At the end of October, the Big Draw took place – a worldwide festival devised to encourage everyone to pick up their pencils and start drawing again. This event has inspired us to explore the world of sketching and drawing, so in this article we’re going to look at why sketching is such a huge and important part of art and how the initial sketch influences the final artwork or even become the final piece itself.
Georges Feldkitchner – Study of a Lioness
The purpose of sketching varies; it can be to try out a range of different compositions and angles, especially when it comes to still life paintings – it will help to mould the final artwork. Sketching can also help the artist to be expressive and get initial ideas down onto paper. Much of the expression found in the final piece of work will have been created in the sketch; however in a much rawer form.
Most artists will carry some form of sketch book around with them wherever they go; as inspiration can be found everywhere, plus there is always a chance to increase drawing skills. Sketching and drawing is important as it allows observational skills to grow and therefore representation of certain objects, people, animals or landscapes can be more realistic – if this is the desired effect of the artist of course.
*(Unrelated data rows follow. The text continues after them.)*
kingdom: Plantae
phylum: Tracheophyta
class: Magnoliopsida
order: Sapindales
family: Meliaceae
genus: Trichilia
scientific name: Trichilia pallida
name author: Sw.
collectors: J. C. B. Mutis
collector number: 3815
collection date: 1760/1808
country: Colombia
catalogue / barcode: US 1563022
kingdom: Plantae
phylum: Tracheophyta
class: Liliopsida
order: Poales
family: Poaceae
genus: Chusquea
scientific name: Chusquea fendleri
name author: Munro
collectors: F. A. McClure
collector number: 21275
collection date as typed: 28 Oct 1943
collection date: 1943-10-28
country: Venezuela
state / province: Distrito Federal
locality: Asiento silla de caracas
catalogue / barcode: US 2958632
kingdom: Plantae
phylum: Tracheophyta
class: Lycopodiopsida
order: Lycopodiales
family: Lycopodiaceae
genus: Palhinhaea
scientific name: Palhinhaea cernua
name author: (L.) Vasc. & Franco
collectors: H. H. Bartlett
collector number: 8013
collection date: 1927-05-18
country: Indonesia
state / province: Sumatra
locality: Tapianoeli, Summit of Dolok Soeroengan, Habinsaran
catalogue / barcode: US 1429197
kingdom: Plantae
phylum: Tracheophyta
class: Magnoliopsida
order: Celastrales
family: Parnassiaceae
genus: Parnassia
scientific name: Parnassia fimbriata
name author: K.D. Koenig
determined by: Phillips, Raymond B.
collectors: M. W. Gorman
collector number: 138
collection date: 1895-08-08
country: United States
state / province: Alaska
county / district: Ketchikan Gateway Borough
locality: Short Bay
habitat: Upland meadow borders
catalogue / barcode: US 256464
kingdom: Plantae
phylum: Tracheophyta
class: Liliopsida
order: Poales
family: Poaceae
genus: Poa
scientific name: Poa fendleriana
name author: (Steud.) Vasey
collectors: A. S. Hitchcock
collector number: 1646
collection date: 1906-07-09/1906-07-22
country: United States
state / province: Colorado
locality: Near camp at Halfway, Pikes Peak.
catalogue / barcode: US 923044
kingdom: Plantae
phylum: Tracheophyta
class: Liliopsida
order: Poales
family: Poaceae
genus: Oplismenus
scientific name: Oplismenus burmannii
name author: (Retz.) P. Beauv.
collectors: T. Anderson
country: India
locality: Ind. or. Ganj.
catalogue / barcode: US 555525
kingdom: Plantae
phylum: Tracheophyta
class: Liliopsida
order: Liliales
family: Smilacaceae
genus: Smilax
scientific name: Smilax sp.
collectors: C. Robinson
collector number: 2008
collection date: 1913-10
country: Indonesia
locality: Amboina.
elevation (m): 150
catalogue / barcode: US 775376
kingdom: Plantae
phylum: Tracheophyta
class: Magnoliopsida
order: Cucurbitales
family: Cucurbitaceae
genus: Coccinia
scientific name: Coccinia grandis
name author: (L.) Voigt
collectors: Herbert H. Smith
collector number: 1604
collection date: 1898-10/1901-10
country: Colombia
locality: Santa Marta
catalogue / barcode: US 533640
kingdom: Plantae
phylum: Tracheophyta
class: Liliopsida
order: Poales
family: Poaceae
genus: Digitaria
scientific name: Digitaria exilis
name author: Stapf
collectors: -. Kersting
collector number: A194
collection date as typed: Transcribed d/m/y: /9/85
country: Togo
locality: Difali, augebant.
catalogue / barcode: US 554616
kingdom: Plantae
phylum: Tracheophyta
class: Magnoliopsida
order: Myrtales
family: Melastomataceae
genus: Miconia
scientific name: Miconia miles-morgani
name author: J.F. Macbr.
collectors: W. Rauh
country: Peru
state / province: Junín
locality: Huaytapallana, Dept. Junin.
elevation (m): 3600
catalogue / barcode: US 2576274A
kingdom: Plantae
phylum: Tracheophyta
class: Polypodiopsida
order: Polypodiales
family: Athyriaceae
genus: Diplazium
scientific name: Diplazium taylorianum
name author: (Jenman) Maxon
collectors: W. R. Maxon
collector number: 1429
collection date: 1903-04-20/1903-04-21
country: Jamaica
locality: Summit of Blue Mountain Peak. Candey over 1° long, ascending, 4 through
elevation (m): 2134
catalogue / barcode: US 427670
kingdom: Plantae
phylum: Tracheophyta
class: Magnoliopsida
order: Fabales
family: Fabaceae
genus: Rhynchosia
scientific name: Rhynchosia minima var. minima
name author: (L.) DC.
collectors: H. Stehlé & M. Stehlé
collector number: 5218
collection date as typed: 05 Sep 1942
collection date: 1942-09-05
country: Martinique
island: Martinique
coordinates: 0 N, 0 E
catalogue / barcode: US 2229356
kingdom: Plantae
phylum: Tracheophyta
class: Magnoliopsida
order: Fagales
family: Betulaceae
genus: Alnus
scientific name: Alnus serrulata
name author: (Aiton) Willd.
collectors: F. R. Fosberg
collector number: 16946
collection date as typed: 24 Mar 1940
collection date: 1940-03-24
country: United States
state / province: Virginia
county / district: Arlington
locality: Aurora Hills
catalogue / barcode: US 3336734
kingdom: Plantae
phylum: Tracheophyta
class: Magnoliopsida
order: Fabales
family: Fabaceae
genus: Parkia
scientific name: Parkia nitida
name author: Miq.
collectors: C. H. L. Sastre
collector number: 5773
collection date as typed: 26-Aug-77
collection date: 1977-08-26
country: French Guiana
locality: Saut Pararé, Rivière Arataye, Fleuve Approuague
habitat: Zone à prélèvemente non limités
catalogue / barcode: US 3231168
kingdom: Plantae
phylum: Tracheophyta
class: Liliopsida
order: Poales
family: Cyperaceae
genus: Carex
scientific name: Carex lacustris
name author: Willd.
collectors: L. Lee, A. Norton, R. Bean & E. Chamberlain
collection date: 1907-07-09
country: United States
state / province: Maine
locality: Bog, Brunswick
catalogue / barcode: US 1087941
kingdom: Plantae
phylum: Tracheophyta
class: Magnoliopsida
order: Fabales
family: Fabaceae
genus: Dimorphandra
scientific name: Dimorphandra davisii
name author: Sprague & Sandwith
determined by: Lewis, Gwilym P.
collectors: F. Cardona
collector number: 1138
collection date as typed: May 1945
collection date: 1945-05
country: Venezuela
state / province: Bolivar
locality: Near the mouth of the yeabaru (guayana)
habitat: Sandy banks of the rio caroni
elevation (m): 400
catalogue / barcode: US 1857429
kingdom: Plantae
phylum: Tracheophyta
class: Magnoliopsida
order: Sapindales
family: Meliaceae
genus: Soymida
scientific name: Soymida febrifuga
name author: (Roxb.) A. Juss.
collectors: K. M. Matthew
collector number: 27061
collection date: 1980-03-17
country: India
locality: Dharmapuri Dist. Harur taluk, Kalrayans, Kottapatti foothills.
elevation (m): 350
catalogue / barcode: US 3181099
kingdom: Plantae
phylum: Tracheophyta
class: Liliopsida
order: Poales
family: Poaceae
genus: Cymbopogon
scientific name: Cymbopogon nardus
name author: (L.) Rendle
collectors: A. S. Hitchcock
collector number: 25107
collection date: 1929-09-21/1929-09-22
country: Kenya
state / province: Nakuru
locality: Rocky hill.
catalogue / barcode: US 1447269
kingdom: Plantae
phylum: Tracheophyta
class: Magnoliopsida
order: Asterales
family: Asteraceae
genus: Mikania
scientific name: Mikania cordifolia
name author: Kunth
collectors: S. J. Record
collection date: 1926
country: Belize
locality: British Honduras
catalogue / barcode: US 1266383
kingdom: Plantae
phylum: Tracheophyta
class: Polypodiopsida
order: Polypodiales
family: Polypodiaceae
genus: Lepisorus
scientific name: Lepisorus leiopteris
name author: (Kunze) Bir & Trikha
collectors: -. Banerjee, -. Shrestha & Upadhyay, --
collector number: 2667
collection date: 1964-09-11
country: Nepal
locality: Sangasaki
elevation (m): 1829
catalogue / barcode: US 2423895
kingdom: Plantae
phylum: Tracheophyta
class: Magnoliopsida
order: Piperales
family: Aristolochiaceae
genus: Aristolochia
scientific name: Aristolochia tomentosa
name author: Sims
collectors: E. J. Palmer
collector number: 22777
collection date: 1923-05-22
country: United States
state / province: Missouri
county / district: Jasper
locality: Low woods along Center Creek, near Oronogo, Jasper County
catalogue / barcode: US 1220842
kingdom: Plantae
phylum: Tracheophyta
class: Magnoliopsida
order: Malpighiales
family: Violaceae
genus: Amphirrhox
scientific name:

Materials & Experimentation
Jackson Pollock – Autumn Rhythmn
The brilliant thing about sketching is that you can sketch with just about anything; pencil, pen, biro, ink, mud or anything else you can find. Mark-marking experimentation is what has contributed to much of the art that was created in the modernist movement and beyond. Just look at the work of abstract expressionist Jackson Pollock (above) for an experimental, expressive example; this is certainly not conventional sketching; however it is a form of expressionist mark-making born out of raw materials and emotion. For more figurative yet expressive sketching, see the fascinating preliminary sketches by famous British sculptor, Henry Moore.
Betram Nichols – Hastings Castle
Drawings do not just have to be a preliminary piece, this is a misconception that continues to be apparent throughout the art world. Drawings are beautiful pieces of art which can often construe more emotion than the final work, however often in a much more expressive or experimental form. You don’t have to look far to see an example of this; the drawing above (Hastings Castle by Betram Nichols) is well refined however, it is likely to have been created as a preliminary drawing. As an observational drawing it is flawless; the drawing itself is dramatic, yet romantic thanks to its ghostly representation as it emerges subtly from the blank background.
Whether you’re an artist or an art lover, sketching and drawing is certainly something that will continue to be important. It helps to stimulate creative thought, increase observational skills and of course, develop visual artwork ideas in all mediums. To say that drawing is any less important than oil painting or fine sculpture would be a great shame; it has and will continue to influence artists throughout time.